On the flip side of the lack of info is the strangeness of the press' eco focus. The press release didn't emphasize greenness and before the show, designer Rogan Gregory said, "We use organic fabrics when we can." So why do we have quotes like that of Lynn Yaeger from the Village Voice?
The star venue of the week is the Box, Serge Becker's new club on Chrystie Street where the Citizens Band, a troupe of cool-kid cabaret artists, perform dressed in Edun's ecologically correct clothes. (The designers of the achingly PC line include Bono's wife.)
PC snarkiness aside, I guess a collection called "Nature at Night" plus a few eco-themed cabaret numbers plus a vague statement about using organics are enough to earn "ecological correctness"?
To be fair, EDUN is rumored to use 30% organic fabric, have Verite certification, and to be purchasing organic fabric from Uganda.
On the aesthetic end, the choice to mix the Citizen's Band political cabaret with Edun's Art Nouveau emphasis was inspired. Spending nearly an hour with the clothes while transfixed by smart numbers about global warming proved much more resonant than a simple catwalk show.

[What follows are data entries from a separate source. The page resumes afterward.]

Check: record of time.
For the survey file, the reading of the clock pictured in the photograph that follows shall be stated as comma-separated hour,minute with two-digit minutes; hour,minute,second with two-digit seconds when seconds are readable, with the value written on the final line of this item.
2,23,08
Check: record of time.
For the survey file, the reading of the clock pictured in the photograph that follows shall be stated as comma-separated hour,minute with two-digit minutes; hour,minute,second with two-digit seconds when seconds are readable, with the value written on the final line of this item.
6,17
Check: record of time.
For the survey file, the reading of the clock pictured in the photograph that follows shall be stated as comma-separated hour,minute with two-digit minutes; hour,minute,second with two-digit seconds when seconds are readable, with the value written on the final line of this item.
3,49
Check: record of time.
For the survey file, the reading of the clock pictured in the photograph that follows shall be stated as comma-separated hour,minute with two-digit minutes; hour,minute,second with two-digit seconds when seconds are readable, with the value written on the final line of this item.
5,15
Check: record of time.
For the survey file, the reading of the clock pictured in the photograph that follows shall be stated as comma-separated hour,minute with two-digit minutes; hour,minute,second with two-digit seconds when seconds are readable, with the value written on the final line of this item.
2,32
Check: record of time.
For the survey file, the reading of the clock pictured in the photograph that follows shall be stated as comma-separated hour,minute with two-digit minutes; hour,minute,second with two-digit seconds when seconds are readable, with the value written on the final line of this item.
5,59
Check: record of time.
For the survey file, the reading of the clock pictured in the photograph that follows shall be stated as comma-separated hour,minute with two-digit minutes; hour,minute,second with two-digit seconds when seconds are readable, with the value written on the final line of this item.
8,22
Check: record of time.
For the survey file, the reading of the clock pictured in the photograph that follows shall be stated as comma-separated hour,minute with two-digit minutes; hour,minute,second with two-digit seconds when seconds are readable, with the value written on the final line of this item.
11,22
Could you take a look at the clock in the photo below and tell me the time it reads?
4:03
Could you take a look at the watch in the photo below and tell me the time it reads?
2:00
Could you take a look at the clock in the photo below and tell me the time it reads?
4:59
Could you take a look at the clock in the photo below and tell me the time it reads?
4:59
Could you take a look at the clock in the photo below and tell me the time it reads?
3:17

I would love to tell you all about the gorgeous threads gracing the Citizen's Band bods. And I will, as soon as someone tells us who made them and what's organic. Stay tuned for TreeHugger Radio interviews with Ali Hewson and Rogan Gregory. ::Edun at New York Fashion Week, The Citizen's Band


















the whole thing is a bizarre situation ... although these folk are no doubt trying to do something grand to give something back to those who have so much less/next to nothing, their glutonous lifestyles have left and continue to leave huge footprints, which eventually translate into climate change/pollution and end up hitting those they are trying to help even harder ... noble intentions no doubt, but the saving should start at home before they start trying to save others
This article represents exactly the elitist strategy that alienates eco-fashion from the mainstream consumer. Whether or not Edun is as transparent as you would like them to be, there has been no evidence of any cover-up nor misstep as is so irresponsibly insinuated by the author. In the case of high fashion going “green”, the smallest steps are better than no steps at all. I hardly think it’s advantageous to badmouth those with the best intentions. There are plenty of fashion designers and companies who blatantly disregard fair-trade and ecological fashion. I would hope that Treehugger would be pleased that the issues of liveable wages and sustainable fashion was getting such high profile coverage. Frankly, Ms. Sayer seems to be lashing out because she wasn't given VIP treatment at the event. But, if we are going to be fashionably catty, it’s a rather poorly written article. Please next time, could we use less of the “-ness” suffix? They’re not real words. Let's all get off our pedestals and appreciate the dreamers of the world a bit, shall we.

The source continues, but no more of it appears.